## PROVIDED ENTRIES
BEGIN

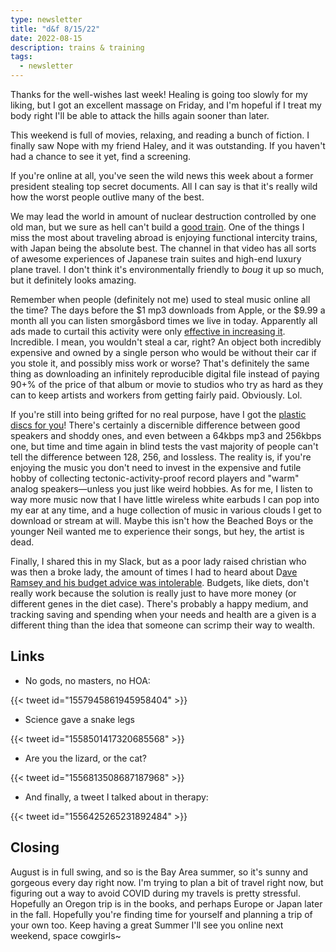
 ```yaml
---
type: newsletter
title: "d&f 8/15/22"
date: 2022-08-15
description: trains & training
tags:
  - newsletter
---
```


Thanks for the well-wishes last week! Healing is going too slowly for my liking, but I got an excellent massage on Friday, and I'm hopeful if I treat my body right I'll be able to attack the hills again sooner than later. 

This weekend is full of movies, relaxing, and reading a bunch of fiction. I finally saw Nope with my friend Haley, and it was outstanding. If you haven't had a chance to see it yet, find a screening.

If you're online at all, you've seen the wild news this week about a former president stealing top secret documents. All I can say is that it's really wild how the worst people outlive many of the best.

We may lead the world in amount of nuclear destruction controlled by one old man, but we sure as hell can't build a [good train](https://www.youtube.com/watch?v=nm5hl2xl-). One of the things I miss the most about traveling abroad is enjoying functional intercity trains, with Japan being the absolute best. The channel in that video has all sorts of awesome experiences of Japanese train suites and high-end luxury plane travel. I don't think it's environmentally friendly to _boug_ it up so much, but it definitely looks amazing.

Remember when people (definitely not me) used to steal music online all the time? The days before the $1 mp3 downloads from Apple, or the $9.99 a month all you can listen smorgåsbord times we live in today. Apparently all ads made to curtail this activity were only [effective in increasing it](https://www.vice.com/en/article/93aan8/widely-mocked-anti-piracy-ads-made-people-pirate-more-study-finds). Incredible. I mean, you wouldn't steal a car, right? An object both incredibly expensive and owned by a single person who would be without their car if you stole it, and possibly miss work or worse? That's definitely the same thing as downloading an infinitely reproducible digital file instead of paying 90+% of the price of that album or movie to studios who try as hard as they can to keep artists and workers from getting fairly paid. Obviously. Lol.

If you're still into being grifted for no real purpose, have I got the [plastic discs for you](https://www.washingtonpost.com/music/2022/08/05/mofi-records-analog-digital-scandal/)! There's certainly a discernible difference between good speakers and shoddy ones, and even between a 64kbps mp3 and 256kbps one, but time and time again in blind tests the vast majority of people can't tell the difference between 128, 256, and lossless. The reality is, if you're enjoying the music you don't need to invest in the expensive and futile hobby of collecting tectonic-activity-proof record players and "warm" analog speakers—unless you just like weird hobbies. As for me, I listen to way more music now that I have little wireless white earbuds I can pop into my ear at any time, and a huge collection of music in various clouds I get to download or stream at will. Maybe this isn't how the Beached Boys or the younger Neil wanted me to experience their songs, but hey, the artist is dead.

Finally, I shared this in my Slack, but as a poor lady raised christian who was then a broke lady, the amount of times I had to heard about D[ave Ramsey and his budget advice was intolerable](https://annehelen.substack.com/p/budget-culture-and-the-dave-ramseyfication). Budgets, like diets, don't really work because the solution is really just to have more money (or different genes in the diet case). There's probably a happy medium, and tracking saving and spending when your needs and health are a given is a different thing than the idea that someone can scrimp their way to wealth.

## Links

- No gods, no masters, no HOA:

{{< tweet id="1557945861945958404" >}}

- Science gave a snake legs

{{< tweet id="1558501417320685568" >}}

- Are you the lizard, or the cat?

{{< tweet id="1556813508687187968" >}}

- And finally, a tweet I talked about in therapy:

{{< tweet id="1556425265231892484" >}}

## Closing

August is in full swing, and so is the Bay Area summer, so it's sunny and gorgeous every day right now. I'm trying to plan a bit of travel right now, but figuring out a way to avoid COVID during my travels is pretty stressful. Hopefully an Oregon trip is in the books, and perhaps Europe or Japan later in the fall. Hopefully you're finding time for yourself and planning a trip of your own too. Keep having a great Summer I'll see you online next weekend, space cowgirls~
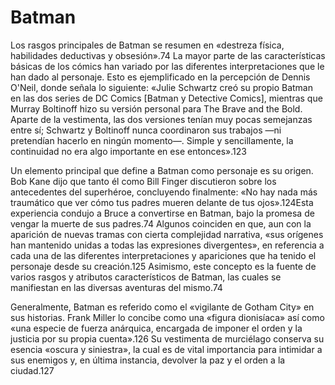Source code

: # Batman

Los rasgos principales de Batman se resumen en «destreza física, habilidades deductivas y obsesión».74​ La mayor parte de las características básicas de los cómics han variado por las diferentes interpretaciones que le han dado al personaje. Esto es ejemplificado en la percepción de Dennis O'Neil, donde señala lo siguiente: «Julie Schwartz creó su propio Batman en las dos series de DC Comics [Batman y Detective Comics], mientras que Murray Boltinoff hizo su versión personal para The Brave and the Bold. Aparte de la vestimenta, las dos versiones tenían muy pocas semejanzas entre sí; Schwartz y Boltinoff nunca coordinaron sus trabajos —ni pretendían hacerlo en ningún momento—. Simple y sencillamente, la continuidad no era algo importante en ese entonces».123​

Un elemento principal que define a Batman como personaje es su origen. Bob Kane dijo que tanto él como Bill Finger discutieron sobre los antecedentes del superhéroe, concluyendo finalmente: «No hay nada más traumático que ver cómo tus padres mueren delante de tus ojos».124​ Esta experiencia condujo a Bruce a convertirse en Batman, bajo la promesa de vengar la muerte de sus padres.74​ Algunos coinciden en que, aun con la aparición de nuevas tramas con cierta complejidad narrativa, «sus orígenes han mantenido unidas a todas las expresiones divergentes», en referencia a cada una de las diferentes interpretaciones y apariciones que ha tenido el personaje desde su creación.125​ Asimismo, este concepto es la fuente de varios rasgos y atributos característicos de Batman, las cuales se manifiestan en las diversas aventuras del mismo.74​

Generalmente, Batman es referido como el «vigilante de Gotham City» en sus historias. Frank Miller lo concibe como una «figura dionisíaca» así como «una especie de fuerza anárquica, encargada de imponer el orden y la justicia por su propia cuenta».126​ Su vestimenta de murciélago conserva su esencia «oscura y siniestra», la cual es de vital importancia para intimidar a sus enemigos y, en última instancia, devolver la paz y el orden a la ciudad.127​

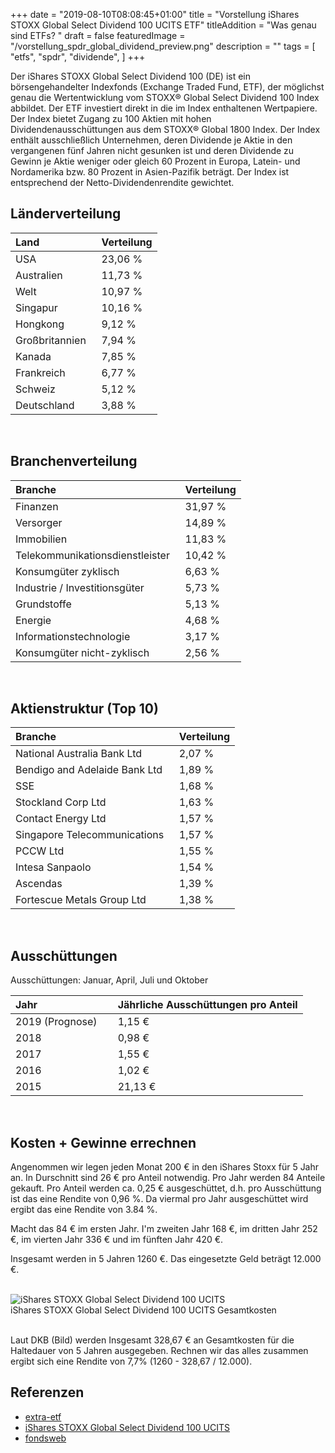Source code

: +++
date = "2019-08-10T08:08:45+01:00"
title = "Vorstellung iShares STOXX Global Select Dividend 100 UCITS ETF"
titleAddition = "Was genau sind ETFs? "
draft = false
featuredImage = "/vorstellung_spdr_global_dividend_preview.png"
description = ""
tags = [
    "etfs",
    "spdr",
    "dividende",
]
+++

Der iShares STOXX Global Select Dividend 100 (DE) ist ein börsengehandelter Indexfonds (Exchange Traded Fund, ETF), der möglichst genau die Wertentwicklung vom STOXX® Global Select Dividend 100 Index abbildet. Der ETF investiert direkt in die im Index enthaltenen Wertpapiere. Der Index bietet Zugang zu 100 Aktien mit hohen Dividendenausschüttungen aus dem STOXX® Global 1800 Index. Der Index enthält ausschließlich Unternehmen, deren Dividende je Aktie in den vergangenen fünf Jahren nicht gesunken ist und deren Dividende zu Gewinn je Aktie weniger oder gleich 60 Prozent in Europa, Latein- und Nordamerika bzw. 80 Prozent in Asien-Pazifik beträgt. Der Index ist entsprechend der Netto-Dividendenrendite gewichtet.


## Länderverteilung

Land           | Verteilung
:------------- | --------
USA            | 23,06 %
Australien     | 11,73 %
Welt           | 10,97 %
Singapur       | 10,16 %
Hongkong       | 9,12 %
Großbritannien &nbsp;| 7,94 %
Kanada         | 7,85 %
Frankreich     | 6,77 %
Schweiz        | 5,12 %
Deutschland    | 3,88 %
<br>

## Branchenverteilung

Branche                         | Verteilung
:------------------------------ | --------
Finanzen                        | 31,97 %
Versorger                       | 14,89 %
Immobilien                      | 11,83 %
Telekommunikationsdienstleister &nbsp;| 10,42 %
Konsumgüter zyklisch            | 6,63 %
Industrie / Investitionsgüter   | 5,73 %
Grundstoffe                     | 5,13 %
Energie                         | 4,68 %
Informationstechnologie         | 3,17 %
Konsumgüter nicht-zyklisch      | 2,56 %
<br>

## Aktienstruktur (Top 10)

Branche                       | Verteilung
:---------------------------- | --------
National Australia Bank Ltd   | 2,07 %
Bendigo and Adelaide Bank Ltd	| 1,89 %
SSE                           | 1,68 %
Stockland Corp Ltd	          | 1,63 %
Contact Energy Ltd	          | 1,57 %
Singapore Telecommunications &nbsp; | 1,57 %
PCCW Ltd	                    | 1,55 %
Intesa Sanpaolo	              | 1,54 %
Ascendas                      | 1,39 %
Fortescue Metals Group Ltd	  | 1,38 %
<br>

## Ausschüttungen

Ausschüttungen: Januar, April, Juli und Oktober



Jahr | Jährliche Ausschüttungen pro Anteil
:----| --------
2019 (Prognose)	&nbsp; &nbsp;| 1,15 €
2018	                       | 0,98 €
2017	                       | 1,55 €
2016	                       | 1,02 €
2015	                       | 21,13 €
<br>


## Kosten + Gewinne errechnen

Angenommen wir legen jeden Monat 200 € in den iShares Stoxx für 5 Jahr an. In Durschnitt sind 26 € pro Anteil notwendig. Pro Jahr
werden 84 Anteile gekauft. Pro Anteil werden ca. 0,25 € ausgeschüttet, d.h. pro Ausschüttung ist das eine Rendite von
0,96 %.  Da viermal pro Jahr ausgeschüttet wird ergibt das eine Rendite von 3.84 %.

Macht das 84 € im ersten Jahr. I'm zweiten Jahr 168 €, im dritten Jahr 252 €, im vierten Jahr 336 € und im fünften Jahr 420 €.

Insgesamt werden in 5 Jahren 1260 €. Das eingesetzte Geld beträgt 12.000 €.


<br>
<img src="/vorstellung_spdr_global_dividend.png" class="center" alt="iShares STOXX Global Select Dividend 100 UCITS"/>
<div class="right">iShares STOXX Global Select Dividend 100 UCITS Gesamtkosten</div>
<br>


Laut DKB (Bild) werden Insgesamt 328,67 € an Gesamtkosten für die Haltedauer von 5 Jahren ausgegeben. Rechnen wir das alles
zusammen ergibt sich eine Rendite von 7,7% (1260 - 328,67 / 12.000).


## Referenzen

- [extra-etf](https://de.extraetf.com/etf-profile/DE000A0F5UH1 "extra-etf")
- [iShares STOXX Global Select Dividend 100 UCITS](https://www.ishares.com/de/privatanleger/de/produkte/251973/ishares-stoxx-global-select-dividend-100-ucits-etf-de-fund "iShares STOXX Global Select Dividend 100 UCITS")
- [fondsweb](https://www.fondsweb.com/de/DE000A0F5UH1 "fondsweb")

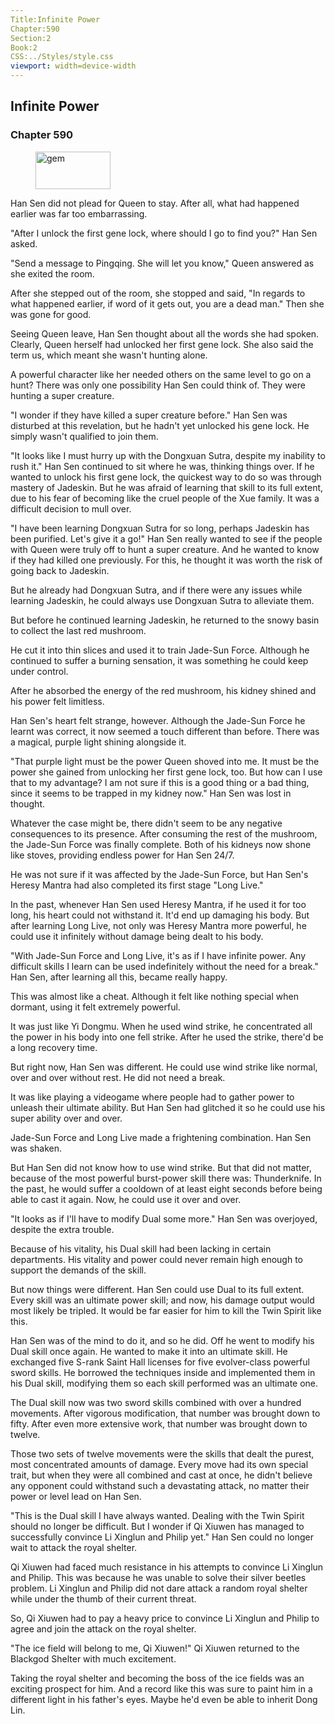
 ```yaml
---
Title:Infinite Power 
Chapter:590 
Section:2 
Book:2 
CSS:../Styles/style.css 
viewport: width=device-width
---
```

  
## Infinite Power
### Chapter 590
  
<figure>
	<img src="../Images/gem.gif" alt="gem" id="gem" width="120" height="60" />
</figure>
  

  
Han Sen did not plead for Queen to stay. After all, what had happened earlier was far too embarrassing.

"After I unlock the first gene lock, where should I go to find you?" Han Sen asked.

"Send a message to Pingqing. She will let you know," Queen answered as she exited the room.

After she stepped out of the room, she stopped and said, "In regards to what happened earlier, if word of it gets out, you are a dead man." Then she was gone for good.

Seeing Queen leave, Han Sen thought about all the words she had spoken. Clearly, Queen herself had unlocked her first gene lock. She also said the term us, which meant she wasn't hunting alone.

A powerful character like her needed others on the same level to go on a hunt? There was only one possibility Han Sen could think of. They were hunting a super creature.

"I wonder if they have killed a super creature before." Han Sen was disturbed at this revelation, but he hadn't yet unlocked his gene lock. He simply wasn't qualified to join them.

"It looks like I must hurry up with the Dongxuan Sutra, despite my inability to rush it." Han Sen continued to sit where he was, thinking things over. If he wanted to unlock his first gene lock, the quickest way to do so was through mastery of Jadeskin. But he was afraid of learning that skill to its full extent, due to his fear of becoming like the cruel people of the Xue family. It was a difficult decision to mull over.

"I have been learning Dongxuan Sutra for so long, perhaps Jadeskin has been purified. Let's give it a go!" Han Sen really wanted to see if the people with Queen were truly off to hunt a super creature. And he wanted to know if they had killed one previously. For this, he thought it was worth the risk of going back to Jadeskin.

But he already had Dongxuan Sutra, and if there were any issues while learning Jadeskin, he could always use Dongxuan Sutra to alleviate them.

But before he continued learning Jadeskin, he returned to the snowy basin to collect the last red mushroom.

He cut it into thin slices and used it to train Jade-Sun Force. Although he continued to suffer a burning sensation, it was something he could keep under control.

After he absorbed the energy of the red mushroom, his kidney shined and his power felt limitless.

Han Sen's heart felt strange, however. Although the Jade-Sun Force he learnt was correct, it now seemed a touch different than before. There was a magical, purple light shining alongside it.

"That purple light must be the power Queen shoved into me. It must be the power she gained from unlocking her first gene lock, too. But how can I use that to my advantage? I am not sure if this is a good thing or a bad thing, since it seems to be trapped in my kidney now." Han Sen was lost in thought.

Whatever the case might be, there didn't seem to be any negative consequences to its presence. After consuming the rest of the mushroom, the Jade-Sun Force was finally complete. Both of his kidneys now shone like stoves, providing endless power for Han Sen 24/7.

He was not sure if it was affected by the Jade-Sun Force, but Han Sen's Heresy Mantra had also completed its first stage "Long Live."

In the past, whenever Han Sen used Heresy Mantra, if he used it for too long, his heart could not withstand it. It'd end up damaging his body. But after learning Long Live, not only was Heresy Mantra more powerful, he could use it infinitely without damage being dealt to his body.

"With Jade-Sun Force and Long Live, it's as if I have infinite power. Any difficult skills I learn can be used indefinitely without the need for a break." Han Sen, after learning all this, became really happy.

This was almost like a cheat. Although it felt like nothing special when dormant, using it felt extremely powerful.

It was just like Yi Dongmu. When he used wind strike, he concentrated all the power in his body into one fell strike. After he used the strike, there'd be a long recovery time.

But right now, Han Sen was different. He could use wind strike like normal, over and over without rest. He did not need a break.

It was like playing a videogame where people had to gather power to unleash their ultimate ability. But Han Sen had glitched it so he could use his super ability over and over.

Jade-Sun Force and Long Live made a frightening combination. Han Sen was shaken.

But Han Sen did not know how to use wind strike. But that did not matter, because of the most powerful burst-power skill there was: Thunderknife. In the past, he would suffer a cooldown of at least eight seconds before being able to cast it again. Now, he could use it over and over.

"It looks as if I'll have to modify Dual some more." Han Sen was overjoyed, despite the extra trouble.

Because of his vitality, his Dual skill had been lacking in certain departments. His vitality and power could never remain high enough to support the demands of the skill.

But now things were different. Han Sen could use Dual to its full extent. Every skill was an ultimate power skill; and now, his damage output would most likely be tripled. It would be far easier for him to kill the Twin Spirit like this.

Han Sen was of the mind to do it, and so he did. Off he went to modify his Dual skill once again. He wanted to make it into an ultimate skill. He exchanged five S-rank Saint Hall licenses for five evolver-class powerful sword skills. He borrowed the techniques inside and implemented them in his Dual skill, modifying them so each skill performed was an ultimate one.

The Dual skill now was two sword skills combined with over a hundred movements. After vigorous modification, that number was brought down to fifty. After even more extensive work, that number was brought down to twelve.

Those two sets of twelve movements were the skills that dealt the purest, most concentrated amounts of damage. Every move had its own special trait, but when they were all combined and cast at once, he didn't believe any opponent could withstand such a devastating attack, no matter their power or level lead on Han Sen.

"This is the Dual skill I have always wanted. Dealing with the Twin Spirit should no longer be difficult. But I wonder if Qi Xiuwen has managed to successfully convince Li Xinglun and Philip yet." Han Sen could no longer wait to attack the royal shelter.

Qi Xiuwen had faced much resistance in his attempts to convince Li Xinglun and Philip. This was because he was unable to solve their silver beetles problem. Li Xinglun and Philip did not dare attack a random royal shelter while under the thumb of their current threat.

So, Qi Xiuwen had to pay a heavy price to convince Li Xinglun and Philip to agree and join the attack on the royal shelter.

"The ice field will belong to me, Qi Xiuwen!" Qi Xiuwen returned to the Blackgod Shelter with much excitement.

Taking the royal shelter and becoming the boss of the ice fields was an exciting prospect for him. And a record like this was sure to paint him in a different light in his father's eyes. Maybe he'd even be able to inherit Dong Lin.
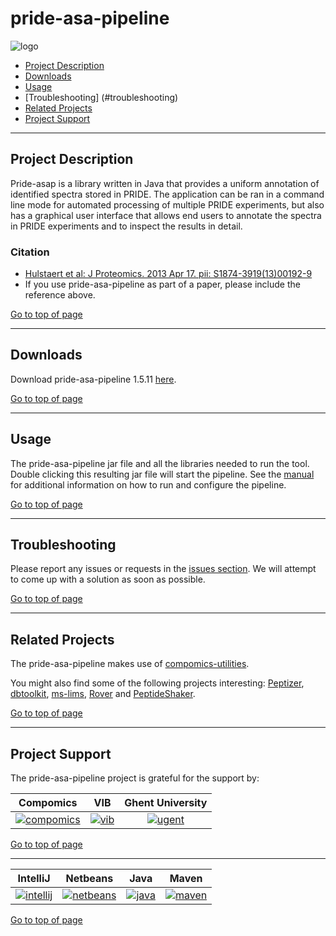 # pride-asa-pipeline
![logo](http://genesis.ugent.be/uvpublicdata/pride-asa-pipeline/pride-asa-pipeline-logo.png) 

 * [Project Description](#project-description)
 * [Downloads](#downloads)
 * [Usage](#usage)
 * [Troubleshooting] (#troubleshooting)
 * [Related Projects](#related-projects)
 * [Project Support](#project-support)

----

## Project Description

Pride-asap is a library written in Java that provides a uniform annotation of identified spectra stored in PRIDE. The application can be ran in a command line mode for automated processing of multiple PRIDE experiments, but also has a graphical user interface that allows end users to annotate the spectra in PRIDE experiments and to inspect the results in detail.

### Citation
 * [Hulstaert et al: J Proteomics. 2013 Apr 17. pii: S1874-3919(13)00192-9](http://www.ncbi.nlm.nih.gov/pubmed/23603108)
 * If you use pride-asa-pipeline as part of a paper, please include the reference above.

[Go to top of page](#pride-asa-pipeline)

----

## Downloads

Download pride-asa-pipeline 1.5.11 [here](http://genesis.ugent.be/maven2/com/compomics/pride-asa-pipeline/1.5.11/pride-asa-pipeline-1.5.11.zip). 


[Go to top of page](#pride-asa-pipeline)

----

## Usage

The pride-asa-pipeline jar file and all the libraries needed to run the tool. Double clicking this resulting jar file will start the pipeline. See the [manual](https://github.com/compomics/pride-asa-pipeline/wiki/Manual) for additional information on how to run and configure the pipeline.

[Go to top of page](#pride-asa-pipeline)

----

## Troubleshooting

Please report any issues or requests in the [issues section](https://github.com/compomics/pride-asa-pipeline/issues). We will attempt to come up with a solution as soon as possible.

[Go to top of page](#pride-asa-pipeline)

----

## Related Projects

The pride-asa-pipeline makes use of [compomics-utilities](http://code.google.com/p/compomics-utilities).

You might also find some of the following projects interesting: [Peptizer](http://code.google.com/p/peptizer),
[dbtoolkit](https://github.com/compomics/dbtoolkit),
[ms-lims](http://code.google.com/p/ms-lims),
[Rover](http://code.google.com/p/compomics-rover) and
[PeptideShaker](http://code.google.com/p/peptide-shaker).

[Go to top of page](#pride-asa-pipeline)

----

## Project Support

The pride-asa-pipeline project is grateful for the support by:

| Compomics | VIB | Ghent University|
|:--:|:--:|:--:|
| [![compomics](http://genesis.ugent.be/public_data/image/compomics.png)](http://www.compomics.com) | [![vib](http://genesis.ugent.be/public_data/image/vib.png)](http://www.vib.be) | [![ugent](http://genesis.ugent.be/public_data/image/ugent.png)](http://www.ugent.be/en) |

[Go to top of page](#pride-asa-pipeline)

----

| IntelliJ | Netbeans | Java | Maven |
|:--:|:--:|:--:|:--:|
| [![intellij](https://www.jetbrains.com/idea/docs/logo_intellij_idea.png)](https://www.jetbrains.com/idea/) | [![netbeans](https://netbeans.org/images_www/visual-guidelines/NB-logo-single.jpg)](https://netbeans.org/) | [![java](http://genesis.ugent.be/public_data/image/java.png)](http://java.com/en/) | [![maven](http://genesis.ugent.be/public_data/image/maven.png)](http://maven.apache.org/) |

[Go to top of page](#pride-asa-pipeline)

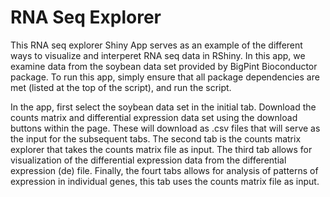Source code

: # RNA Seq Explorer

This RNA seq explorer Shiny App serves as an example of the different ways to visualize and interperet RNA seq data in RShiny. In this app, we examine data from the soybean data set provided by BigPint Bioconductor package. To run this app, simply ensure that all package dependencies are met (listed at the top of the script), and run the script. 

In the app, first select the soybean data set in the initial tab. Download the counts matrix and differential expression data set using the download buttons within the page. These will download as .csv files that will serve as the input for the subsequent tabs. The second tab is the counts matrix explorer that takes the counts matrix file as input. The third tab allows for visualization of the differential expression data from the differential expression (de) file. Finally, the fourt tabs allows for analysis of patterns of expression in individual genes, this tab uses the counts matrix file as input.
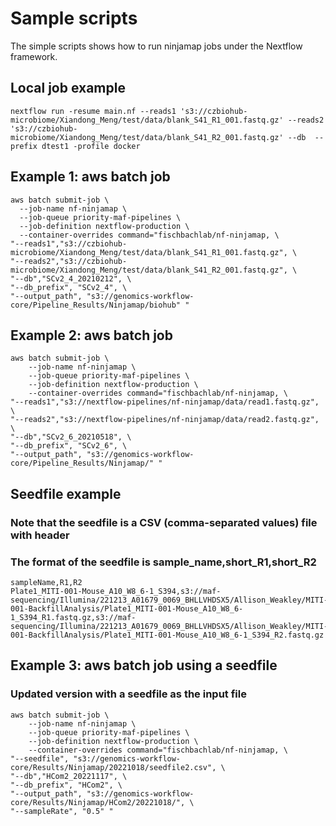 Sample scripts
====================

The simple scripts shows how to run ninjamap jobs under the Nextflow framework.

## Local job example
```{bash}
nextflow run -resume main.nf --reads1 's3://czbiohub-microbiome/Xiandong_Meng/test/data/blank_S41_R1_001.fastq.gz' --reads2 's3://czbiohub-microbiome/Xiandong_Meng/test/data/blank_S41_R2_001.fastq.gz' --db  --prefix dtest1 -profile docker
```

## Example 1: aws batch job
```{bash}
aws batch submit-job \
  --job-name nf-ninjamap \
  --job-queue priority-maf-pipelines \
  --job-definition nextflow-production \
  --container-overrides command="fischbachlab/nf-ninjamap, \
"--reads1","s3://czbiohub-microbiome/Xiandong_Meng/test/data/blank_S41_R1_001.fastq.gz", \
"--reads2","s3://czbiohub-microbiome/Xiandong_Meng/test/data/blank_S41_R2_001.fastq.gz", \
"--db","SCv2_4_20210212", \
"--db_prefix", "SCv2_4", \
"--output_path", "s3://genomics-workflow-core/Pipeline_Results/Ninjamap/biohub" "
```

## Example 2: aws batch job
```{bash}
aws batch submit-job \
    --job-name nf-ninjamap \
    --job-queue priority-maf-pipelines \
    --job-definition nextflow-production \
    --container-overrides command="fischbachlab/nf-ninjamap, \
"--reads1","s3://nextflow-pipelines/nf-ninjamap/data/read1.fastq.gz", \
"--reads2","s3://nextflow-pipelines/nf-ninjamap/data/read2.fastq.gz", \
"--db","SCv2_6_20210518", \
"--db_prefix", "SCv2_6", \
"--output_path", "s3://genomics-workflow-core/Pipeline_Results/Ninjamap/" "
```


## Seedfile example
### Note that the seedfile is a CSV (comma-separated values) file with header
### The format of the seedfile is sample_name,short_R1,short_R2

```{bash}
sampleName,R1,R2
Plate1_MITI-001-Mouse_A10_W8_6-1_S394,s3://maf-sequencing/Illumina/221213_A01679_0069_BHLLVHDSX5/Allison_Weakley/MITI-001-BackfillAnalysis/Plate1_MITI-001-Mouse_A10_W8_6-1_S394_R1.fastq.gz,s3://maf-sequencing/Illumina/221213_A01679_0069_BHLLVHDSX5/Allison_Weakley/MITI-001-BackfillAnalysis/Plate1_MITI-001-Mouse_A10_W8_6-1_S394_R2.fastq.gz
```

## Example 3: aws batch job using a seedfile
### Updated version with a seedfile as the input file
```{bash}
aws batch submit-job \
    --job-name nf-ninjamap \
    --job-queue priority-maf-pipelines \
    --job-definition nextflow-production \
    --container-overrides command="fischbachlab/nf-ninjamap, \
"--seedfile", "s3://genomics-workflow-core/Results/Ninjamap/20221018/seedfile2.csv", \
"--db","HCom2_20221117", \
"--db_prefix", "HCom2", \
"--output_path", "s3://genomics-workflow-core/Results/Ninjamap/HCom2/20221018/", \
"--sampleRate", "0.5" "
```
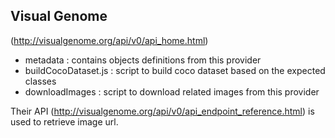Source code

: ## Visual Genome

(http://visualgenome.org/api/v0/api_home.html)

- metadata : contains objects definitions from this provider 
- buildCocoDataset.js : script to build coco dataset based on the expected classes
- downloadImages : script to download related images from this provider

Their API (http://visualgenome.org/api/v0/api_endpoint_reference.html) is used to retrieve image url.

END

Could you report how many lines in the data above include the word "profile"? Give the number and nothing more.

## SOLVED EXERCISE
2